Basics topics (see "Patient education: Colonoscopy (The Basics)")

Beyond the Basics topics (see "Patient education: Colonoscopy (Beyond the Basics)")

SUMMARY AND RECOMMENDATIONS

Colonoscopy includes visualization of the rectum, colon, and the distal portion of terminal ileum, with real-time assessment and interpretation of the findings encountered. (See 'Introduction' above.)

Colonoscopy is indicated for the diagnostic evaluation of signs and symptoms of a wide variety of gastrointestinal disorders, for colon cancer screening, and for therapeutic interventions (table 1 and table 7 and table 8). (See 'Indications' above.)

Preparation for colonoscopy typically involves the ingestion of a low-residue diet or clear liquids for at least one day prior to the examination, combined with an oral gastrointestinal lavage. Most medications may be continued up to the time of colonoscopy, but management of antiplatelet agents and anticoagulants must take into account the procedure-related risk of bleeding and the risk of thrombosis. Antibiotic prophylaxis is not required for patients undergoing colonoscopy. (See 'Patient preparation' above and "Management of antiplatelet agents in patients undergoing endoscopic procedures" and "Management of anticoagulants in patients undergoing endoscopic procedures".)

Routine colonoscopy is performed using a high-definition white-light colonoscope. Multiple accessories are available to aid with diagnostic and therapeutic maneuvers. In addition, options are available to enhance visualization during colonoscopy (eg, chromoendoscopy), although many require specialized equipment and training. (See 'Equipment' above.)

A variety of diagnostic and therapeutic maneuvers can be performed during colonoscopy. The most common maneuver is tissue sampling, including routine polypectomy. (See 'Diagnostic and therapeutic maneuvers' above.)

Other interventions include:

Endoscopic hemostasis

Dilation of colonic strictures

Stent placement for malignant disease

Endoscopic mucosal resection and endoscopic submucosal dissection of large colonic polyps

Colonic decompression tube placement

Percutaneous endoscopic cecostomy tube placement

Foreign body removal

Serious complications of colonoscopy are rare (approximately 3 per 1000 screening colonoscopies) and include complications of sedation, complications related to the preparation, bleeding, and perforation. (See 'Complications' above and "Adverse events related to procedural sedation for gastrointestinal endoscopy in adults" and "Bowel preparation before colonoscopy in adults".)

Bleeding is usually associated with polypectomy and rarely accompanies diagnostic colonoscopy. Postpolypectomy bleeding occurs in approximately 1 to 2 percent of polypectomies, with higher rates seen with the removal of larger polyps. Patients may present with hematochezia or melena days to weeks after the colonoscopy. The majority of patients can be managed with a repeat colonoscopy to both identify and treat the source of bleeding. (See 'Bleeding' above and "Management and prevention of bleeding after colonoscopy with polypectomy".)

Perforation rates vary with the procedure being performed, with rates of 0.01 to 0.1 percent for screening colonoscopy.
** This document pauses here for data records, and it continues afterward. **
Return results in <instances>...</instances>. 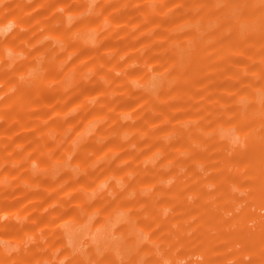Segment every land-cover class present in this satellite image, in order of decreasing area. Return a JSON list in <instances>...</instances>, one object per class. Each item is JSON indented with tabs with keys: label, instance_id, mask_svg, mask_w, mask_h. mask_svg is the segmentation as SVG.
I'll return each instance as SVG.
<instances>
[{
	"label": "rangeland",
	"instance_id": "obj_1",
	"mask_svg": "<svg viewBox=\"0 0 264 264\" xmlns=\"http://www.w3.org/2000/svg\"><path fill=\"white\" fill-rule=\"evenodd\" d=\"M0 264H264V0H0Z\"/></svg>",
	"mask_w": 264,
	"mask_h": 264
}]
</instances>
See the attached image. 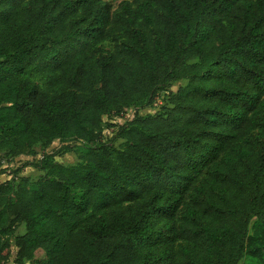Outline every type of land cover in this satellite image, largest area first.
<instances>
[{"label":"trees","instance_id":"obj_1","mask_svg":"<svg viewBox=\"0 0 264 264\" xmlns=\"http://www.w3.org/2000/svg\"><path fill=\"white\" fill-rule=\"evenodd\" d=\"M54 139L87 146L0 182V264H264V0H0V152Z\"/></svg>","mask_w":264,"mask_h":264},{"label":"rangeland","instance_id":"obj_2","mask_svg":"<svg viewBox=\"0 0 264 264\" xmlns=\"http://www.w3.org/2000/svg\"><path fill=\"white\" fill-rule=\"evenodd\" d=\"M109 3L111 10H115L122 1H131V0H104ZM104 50H112V42L110 40H105L99 44ZM21 79L28 80L36 83L41 89L47 91L49 90V82H47V78L44 74H40L34 67H30L27 71L21 76ZM186 80H178L173 82L166 90H160L157 92L156 103H163L164 96L167 92L175 91L178 86L184 85ZM158 105V106H159ZM156 107H146L143 109H134V107H128L125 111L118 116L112 114H106L103 116L102 124H101V134L102 141L106 143H110L113 145H117L120 140L114 138V133L116 131L117 126L121 125L126 120L130 119L132 115L137 110L140 114H146L148 112H153ZM68 146L67 149L65 147ZM87 146V143L82 141H60L58 139H54L51 145L43 150L39 144H36L34 148L29 150L28 152L18 155L16 157L4 156L0 152V182L8 179L10 177V172L18 166H21L20 174H24L30 177H35L39 174L38 170L33 167V164L40 158L44 151H49L51 149L58 150V154L56 159L68 164H73L77 161L78 154ZM34 151V154L32 153ZM28 163V164H26ZM25 164V166H22ZM10 171V172H9ZM23 228L20 227L18 232H22ZM237 264H261L256 258H248L244 257Z\"/></svg>","mask_w":264,"mask_h":264},{"label":"built area","instance_id":"obj_3","mask_svg":"<svg viewBox=\"0 0 264 264\" xmlns=\"http://www.w3.org/2000/svg\"><path fill=\"white\" fill-rule=\"evenodd\" d=\"M157 105L156 101L153 102L152 106L155 107Z\"/></svg>","mask_w":264,"mask_h":264}]
</instances>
The most common symptom of a colonic perforation is abdominal pain. Other symptoms include fever, nausea, vomiting, dyspnea, chest pain, scapular pain, and neck pain. However, patients with retroperitoneal perforations may have minimal or atypical symptoms. The physical examination may be notable for diffuse or localized abdominal tenderness with peritoneal signs. (See 'Perforation' above.)

If perforation is suspected, immediate abdominal radiographs (plain and upright or lateral decubitus) and an upright chest radiograph should be obtained. If plain films are normal but there is a high suspicion of perforation, an abdominopelvic computed tomography scan with water-soluble contrast should be obtained. All patients with perforations should receive intravenous fluids and broad spectrum antibiotics. Many patients with perforations will require surgery, though nonsurgical management may be possible in those with small perforations without evidence of peritonitis.